As James Baldwin said, “Life is not an academic matter.”  Because we are alive, we show up for each other.  Because we live and are held in a web of interdependence and relationship, we are the embodiment of grace to one another.  Grace doesn’t strike always from out the blue – we provide it for each other.

 

Our challenge is to make Monmouth County a fair and equitable place for all the people who live here.  Our Social Action Committee met Wednesday night, and they are doing so much on our behalf.  But they cannot do it alone.  Every one of us must put our shoulder to the wheel.  To calm the wild anxieties around us, we must offer healing and hope.  One of the ideas I heard Wednesday was to create a support group for folks facing unemployment. That would help ease the isolation and hopelessness so many of our members are facing right now.  We support the work of the UUA Advocacy and NJ Legislative Ministry so that laws can be changed to be fair for all. We feed the hungry and house the homeless because their needs must be met right now.  Economic justice is linked to our fears and anxieties about race, but it is much bigger than even that.
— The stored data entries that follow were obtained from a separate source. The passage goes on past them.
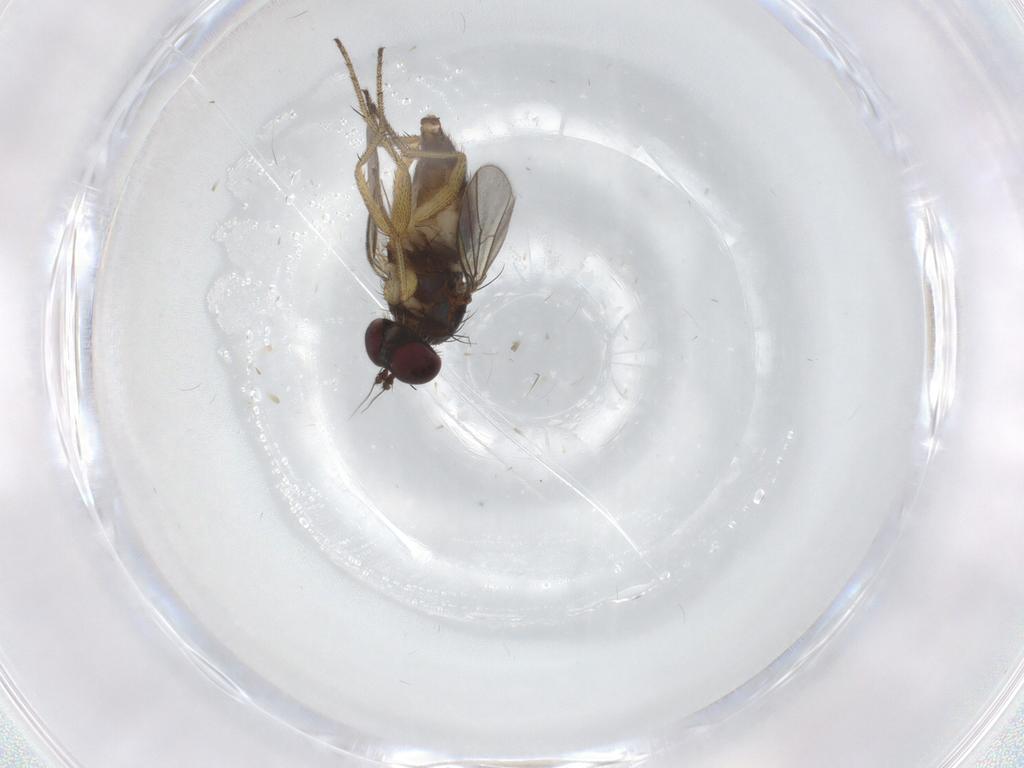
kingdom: Animalia
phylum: Arthropoda
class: Insecta
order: Diptera
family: Dolichopodidae
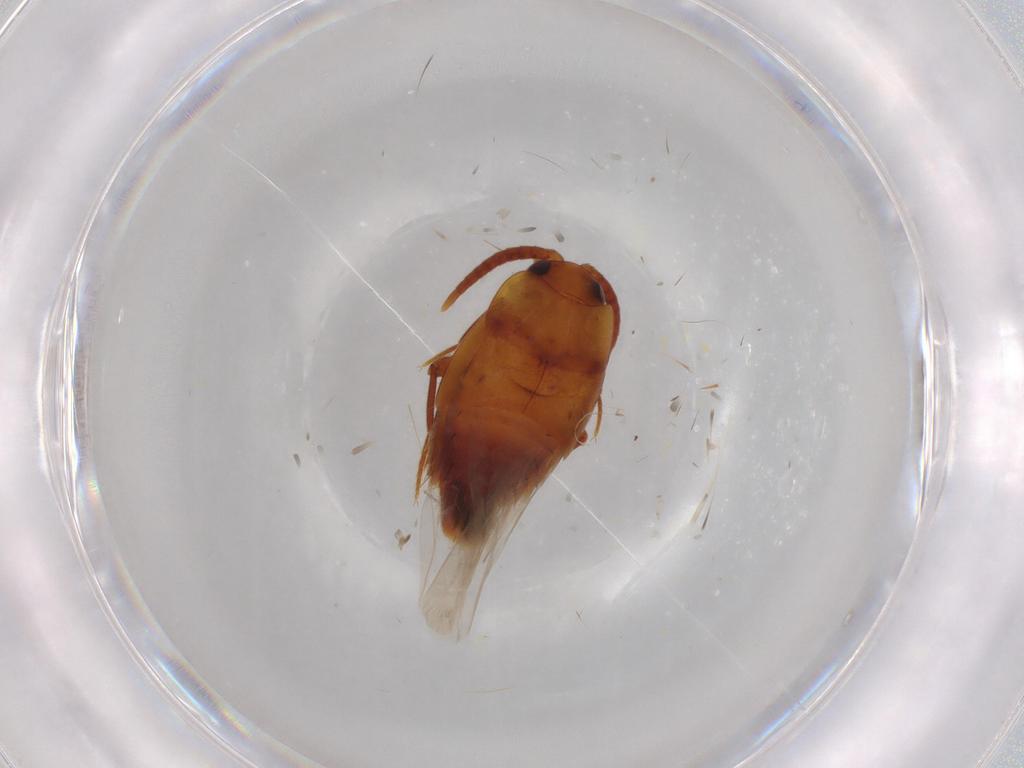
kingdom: Animalia
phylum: Arthropoda
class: Insecta
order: Coleoptera
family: Staphylinidae
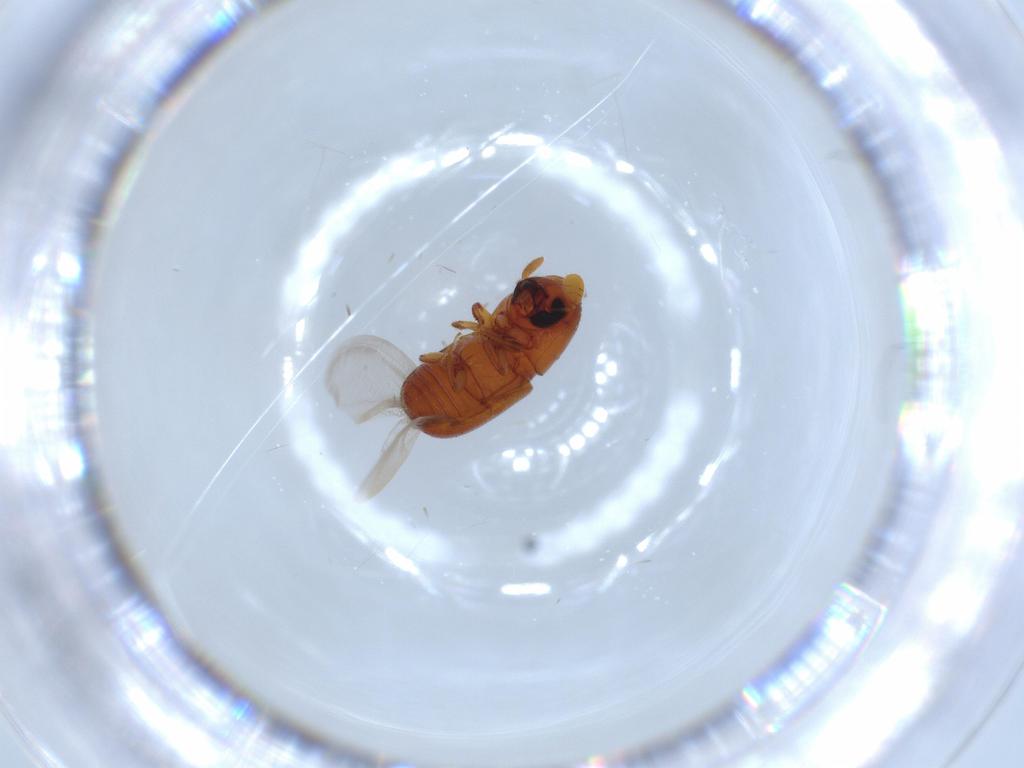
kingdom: Animalia
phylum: Arthropoda
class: Insecta
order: Coleoptera
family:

Economic justice is for all. We can work on this.

 

Somehow, together, we, you and I right here in this room will be strong enough to get through this troubled, stormy passage. It is true that anxious people do not always think very clearly! We must work on being less anxious, less isolated. The box has been opened and we cannot ever go back to an imaginary innocence.  Instead calm, engaged, curious still, rather than agitated and angry, we can be a blessing to the world. We can be grace-filled agents of justice and freedom in full measure for all the earth and her people. My friends, there is enough grace to go around. I do pray it may be so. Amen.